NF-κB signaling relieves negative regulation by miR-194 in hepatocellular carcinoma by suppressing the transcription factor HNF-1α

Constitutive activation of the proinflammatory transcription factor nuclear factor kappa B (NF-kappa B) plays an important role in progression of hepatocellular carcinoma (HCC). Emerging modulators of NF-kB signaling are noncoding RNAs, especially microRNAs (miRNAs). We previously identified miRNAs that reduced the induction of NF-kappa B activity upon addition of tumor necrosis factor-alpha (TNF alpha) to HCC cells.

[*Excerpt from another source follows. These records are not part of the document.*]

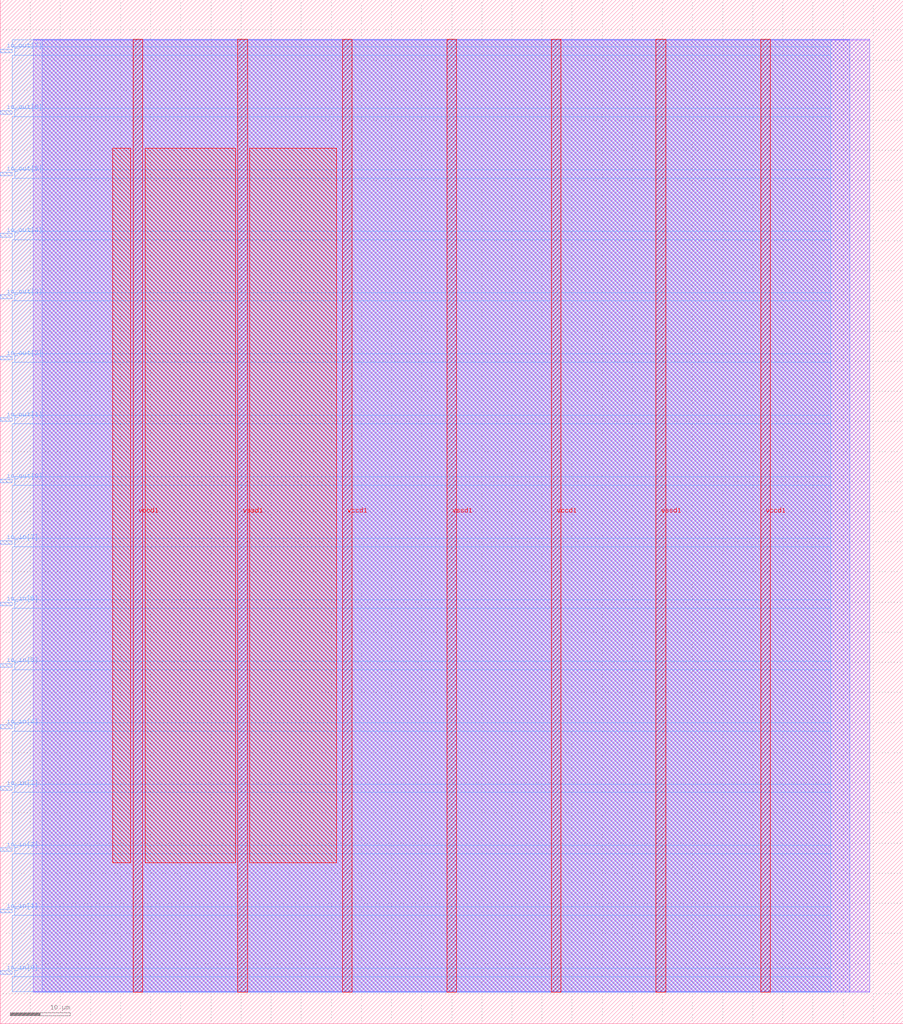
<source format=lef>
VERSION 5.7 ;
  NOWIREEXTENSIONATPIN ON ;
  DIVIDERCHAR "/" ;
  BUSBITCHARS "[]" ;
MACRO moonbase_cpu_4bit
  CLASS BLOCK ;
  FOREIGN moonbase_cpu_4bit ;
  ORIGIN 0.000 0.000 ;
  SIZE 150.000 BY 170.000 ;
  PIN io_in[0]
    DIRECTION INPUT ;
    USE SIGNAL ;
    PORT
      LAYER met3 ;
        RECT 0.000 8.200 2.000 8.800 ;
    END
  END io_in[0]
  PIN io_in[1]
    DIRECTION INPUT ;
    USE SIGNAL ;
    PORT
      LAYER met3 ;
        RECT 0.000 18.400 2.000 19.000 ;
    END
  END io_in[1]
  PIN io_in[2]
    DIRECTION INPUT ;
    USE SIGNAL ;
    PORT
      LAYER met3 ;
        RECT 0.000 28.600 2.000 29.200 ;
    END
  END io_in[2]
  PIN io_in[3]
    DIRECTION INPUT ;
    USE SIGNAL ;
    PORT
      LAYER met3 ;
        RECT 0.000 38.800 2.000 39.400 ;
    END
  END io_in[3]
  PIN io_in[4]
    DIRECTION INPUT ;
    USE SIGNAL ;
    PORT
      LAYER met3 ;
        RECT 0.000 49.000 2.000 49.600 ;
    END
  END io_in[4]
  PIN io_in[5]
    DIRECTION INPUT ;
    USE SIGNAL ;
    PORT
      LAYER met3 ;
        RECT 0.000 59.200 2.000 59.800 ;
    END
  END io_in[5]
  PIN io_in[6]
    DIRECTION INPUT ;
    USE SIGNAL ;
    PORT
      LAYER met3 ;
        RECT 0.000 69.400 2.000 70.000 ;
    END
  END io_in[6]
  PIN io_in[7]
    DIRECTION INPUT ;
    USE SIGNAL ;
    PORT
      LAYER met3 ;
        RECT 0.000 79.600 2.000 80.200 ;
    END
  END io_in[7]
  PIN io_out[0]
    DIRECTION OUTPUT TRISTATE ;
    USE SIGNAL ;
    PORT
      LAYER met3 ;
        RECT 0.000 89.800 2.000 90.400 ;
    END
  END io_out[0]
  PIN io_out[1]
    DIRECTION OUTPUT TRISTATE ;
    USE SIGNAL ;
    PORT
      LAYER met3 ;
        RECT 0.000 100.000 2.000 100.600 ;
    END
  END io_out[1]
  PIN io_out[2]
    DIRECTION OUTPUT TRISTATE ;
    USE SIGNAL ;
    PORT
      LAYER met3 ;
        RECT 0.000 110.200 2.000 110.800 ;
    END
  END io_out[2]
  PIN io_out[3]
    DIRECTION OUTPUT TRISTATE ;
    USE SIGNAL ;
    PORT
      LAYER met3 ;
        RECT 0.000 120.400 2.000 121.000 ;
    END
  END io_out[3]
  PIN io_out[4]
    DIRECTION OUTPUT TRISTATE ;
    USE SIGNAL ;
    PORT
      LAYER met3 ;
        RECT 0.000 130.600 2.000 131.200 ;
    END
  END io_out[4]
  PIN io_out[5]
    DIRECTION OUTPUT TRISTATE ;
    USE SIGNAL ;
    PORT
      LAYER met3 ;
        RECT 0.000 140.800 2.000 141.400 ;
    END
  END io_out[5]
  PIN io_out[6]
    DIRECTION OUTPUT TRISTATE ;
    USE SIGNAL ;
    PORT
      LAYER met3 ;
        RECT 0.000 151.000 2.000 151.600 ;
    END
  END io_out[6]
  PIN io_out[7]
    DIRECTION OUTPUT TRISTATE ;
    USE SIGNAL ;
    PORT
      LAYER met3 ;
        RECT 0.000 161.200 2.000 161.800 ;
    END
  END io_out[7]
  PIN vccd1
    DIRECTION INOUT ;
    USE POWER ;
    PORT
      LAYER met4 ;
        RECT 22.090 5.200 23.690 163.440 ;
    END
    PORT
      LAYER met4 ;
        RECT 56.830 5.200 58.430 163.440 ;
    END
    PORT
      LAYER met4 ;
        RECT 91.570 5.200 93.170 163.440 ;
    END
    PORT
      LAYER met4 ;
        RECT 126.310 5.200 127.910 163.440 ;
    END
  END vccd1
  PIN vssd1
    DIRECTION INOUT ;
    USE GROUND ;
    PORT
      LAYER met4 ;
        RECT 39.460 5.200 41.060 163.440 ;
    END
    PORT
      LAYER met4 ;
        RECT 74.200 5.200 75.800 163.440 ;
    END
    PORT
      LAYER met4 ;
        RECT 108.940 5.200 110.540 163.440 ;
    END
  END vssd1
  OBS
      LAYER li1 ;
        RECT 5.520 5.355 144.440 163.285 ;
      LAYER met1 ;
        RECT 5.520 5.200 144.440 163.440 ;
      LAYER met2 ;
        RECT 7.000 5.255 141.120 163.385 ;
      LAYER met3 ;
        RECT 2.000 162.200 137.935 163.365 ;
        RECT 2.400 160.800 137.935 162.200 ;
        RECT 2.000 152.000 137.935 160.800 ;
        RECT 2.400 150.600 137.935 152.000 ;
        RECT 2.000 141.800 137.935 150.600 ;
        RECT 2.400 140.400 137.935 141.800 ;
        RECT 2.000 131.600 137.935 140.400 ;
        RECT 2.400 130.200 137.935 131.600 ;
        RECT 2.000 121.400 137.935 130.200 ;
        RECT 2.400 120.000 137.935 121.400 ;
        RECT 2.000 111.200 137.935 120.000 ;
        RECT 2.400 109.800 137.935 111.200 ;
        RECT 2.000 101.000 137.935 109.800 ;
        RECT 2.400 99.600 137.935 101.000 ;
        RECT 2.000 90.800 137.935 99.600 ;
        RECT 2.400 89.400 137.935 90.800 ;
        RECT 2.000 80.600 137.935 89.400 ;
        RECT 2.400 79.200 137.935 80.600 ;
        RECT 2.000 70.400 137.935 79.200 ;
        RECT 2.400 69.000 137.935 70.400 ;
        RECT 2.000 60.200 137.935 69.000 ;
        RECT 2.400 58.800 137.935 60.200 ;
        RECT 2.000 50.000 137.935 58.800 ;
        RECT 2.400 48.600 137.935 50.000 ;
        RECT 2.000 39.800 137.935 48.600 ;
        RECT 2.400 38.400 137.935 39.800 ;
        RECT 2.000 29.600 137.935 38.400 ;
        RECT 2.400 28.200 137.935 29.600 ;
        RECT 2.000 19.400 137.935 28.200 ;
        RECT 2.400 18.000 137.935 19.400 ;
        RECT 2.000 9.200 137.935 18.000 ;
        RECT 2.400 7.800 137.935 9.200 ;
        RECT 2.000 5.275 137.935 7.800 ;
      LAYER met4 ;
        RECT 18.695 26.695 21.690 145.345 ;
        RECT 24.090 26.695 39.060 145.345 ;
        RECT 41.460 26.695 55.825 145.345 ;
  END
END moonbase_cpu_4bit
END LIBRARY


</source>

We found that among these miRNAs, the abundance of liver-enriched miR-194 was decreased in HCC tissue and that low abundance of miR-194 correlated with a high occurrence of vascular invasion. Overexpressing miR-194 suppressed HCC cell migration and invasiveness in culture and metastatic seeding in mice. Transcripts encoding tripartite motif containing 23 (TRIM23), a ubiquitin ligase involved in NF-kappa B activation, and chromosome 21 open reading frame 91 (C21ORF91), a protein of unknown function, were identified as direct targets of miR-194 in HCC cells; knocking down either protein decreased the activity of a luciferase NF-kappa B reporter. Furthermore, the NF-kappa B pathway activator TNF alpha, an inflammatory cytokine, inhibited the transcription of miR-194 by decreasing the abundance of hepatocyte nuclear factor-1 alpha (HNF-1 alpha). The abundance of miR-194 positively correlated with that of HNF-1 alpha and inversely correlated with that of TNF alpha in human HCC tissue. Thus, we identified a pathway in which TNF alpha-NF-kappa B signaling switches off negative regulation by suppressing HNF-1 alpha-mediated expression of miR-194, revealing insight into the mechanisms linking inflammatory pathways, miRNA, and HCC metastasis.